◆ Short exercise
How many lines of the material below contain the string "Bureau", with case counting? Give only the number.

◆ Material for this task

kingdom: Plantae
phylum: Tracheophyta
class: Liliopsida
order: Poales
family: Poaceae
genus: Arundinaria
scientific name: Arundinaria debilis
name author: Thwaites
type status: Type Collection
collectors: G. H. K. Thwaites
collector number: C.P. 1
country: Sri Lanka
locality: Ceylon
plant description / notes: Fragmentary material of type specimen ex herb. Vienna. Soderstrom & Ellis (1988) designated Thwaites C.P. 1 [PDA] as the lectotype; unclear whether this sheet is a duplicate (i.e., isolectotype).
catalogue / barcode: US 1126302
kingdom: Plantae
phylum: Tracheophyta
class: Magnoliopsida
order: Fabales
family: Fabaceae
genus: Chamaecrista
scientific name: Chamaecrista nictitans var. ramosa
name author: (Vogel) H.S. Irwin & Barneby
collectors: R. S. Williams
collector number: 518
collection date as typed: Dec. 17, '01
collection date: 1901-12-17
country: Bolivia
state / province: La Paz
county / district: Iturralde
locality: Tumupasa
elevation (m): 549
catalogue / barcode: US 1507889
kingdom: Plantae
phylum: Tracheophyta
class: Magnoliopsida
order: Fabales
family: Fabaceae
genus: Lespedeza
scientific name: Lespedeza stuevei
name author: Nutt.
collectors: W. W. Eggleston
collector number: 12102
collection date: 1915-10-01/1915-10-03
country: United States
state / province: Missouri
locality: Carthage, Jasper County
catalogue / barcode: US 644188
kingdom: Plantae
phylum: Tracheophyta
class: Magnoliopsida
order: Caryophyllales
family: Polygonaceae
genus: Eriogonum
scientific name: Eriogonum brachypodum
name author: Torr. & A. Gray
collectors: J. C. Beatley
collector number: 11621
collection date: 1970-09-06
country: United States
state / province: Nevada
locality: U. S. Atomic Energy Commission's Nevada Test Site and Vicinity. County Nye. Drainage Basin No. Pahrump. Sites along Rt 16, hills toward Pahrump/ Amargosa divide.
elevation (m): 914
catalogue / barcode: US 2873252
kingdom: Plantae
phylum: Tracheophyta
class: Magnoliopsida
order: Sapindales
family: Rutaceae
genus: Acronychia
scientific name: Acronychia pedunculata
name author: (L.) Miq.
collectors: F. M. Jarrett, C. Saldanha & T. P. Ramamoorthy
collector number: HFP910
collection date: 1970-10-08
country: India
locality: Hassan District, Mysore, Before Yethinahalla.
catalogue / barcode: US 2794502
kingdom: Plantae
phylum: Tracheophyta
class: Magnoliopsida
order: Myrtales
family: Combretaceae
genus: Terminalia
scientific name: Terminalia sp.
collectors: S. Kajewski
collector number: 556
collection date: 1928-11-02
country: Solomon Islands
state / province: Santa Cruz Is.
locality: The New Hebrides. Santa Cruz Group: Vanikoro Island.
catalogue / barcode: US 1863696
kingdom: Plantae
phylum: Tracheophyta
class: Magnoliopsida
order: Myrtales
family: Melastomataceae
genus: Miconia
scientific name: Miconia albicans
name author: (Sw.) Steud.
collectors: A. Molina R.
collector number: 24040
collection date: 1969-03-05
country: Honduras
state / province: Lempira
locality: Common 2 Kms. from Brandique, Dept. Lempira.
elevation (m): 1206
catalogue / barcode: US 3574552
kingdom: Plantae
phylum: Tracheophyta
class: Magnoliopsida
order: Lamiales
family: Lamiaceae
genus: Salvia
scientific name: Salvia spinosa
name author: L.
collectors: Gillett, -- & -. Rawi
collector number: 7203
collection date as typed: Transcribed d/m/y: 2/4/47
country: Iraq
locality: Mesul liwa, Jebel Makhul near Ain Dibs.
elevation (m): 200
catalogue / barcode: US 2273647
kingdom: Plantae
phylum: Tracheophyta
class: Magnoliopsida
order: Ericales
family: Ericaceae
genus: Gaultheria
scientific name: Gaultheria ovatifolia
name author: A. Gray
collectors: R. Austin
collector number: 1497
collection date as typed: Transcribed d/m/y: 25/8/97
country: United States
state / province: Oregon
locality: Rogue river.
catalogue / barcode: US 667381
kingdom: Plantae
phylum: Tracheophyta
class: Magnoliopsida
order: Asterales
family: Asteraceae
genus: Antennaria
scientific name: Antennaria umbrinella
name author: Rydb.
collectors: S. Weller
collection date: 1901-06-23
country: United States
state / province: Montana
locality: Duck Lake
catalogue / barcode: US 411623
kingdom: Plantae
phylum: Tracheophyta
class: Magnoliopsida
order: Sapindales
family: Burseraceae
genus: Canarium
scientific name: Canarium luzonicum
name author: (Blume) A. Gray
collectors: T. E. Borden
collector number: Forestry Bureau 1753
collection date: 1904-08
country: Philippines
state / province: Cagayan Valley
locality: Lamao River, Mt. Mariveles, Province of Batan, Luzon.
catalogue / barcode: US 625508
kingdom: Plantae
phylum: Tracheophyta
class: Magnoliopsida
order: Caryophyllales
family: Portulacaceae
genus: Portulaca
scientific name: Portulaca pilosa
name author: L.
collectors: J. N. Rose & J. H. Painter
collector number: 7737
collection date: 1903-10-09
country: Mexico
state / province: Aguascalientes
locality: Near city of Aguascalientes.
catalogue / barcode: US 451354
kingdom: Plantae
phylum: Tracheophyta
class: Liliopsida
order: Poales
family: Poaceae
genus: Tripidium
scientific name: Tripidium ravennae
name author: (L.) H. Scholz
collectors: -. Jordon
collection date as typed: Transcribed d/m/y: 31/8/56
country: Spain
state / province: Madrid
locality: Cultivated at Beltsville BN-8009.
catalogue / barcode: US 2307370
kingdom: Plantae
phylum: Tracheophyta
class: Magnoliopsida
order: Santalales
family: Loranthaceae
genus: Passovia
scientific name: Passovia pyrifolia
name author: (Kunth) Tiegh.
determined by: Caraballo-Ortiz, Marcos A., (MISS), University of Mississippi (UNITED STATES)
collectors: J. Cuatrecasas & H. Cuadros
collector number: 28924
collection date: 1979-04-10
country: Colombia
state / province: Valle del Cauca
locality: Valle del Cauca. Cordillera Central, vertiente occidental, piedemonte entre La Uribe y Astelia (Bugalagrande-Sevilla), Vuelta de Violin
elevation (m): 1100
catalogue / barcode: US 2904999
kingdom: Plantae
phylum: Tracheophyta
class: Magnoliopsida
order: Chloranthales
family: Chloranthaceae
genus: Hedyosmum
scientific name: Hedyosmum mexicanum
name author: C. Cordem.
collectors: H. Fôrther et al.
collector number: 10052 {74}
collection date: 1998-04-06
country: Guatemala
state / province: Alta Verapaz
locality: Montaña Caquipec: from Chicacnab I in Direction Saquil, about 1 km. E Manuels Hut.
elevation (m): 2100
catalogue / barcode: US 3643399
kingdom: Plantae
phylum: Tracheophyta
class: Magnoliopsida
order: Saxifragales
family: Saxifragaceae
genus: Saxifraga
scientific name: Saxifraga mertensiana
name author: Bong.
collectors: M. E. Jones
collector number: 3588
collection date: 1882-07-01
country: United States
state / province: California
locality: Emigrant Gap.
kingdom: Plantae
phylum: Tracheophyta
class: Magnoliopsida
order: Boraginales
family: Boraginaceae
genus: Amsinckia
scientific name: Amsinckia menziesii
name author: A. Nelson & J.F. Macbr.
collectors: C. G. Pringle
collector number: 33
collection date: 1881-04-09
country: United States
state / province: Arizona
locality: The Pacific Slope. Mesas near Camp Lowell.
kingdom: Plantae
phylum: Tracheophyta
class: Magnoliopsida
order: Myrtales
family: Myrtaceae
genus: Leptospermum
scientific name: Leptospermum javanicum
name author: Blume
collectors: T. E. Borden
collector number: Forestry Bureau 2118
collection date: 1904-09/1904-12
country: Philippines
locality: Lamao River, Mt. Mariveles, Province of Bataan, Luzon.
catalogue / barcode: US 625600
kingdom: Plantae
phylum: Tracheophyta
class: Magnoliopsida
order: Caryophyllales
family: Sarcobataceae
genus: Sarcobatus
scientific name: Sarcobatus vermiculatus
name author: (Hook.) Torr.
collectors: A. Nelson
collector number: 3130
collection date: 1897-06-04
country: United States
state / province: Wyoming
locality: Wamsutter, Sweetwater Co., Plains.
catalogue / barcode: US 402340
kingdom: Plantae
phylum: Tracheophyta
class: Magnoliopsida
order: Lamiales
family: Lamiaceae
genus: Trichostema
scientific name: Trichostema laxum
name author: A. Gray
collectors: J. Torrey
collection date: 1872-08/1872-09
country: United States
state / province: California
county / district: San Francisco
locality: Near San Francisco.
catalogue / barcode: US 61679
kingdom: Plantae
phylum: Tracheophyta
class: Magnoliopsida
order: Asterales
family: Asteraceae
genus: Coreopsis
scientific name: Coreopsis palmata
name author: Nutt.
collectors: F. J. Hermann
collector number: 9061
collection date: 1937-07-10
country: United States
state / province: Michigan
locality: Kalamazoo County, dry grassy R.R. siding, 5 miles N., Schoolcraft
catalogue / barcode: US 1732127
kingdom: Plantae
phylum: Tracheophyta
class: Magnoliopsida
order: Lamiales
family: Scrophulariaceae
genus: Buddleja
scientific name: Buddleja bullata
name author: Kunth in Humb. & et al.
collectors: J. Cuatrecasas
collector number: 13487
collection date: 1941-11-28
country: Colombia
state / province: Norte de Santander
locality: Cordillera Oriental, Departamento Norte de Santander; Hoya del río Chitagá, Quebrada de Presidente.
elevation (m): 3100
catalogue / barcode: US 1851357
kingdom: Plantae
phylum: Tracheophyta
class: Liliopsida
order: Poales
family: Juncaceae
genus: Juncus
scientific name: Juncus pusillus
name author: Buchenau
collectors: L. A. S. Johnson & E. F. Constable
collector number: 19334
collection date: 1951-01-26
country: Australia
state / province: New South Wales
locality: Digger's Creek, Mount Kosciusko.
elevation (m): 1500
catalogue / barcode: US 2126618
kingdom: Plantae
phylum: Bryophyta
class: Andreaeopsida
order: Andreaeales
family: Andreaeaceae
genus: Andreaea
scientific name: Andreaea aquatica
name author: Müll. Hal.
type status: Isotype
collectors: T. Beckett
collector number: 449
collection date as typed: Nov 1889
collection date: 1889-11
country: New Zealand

◆ Output of the exercise
2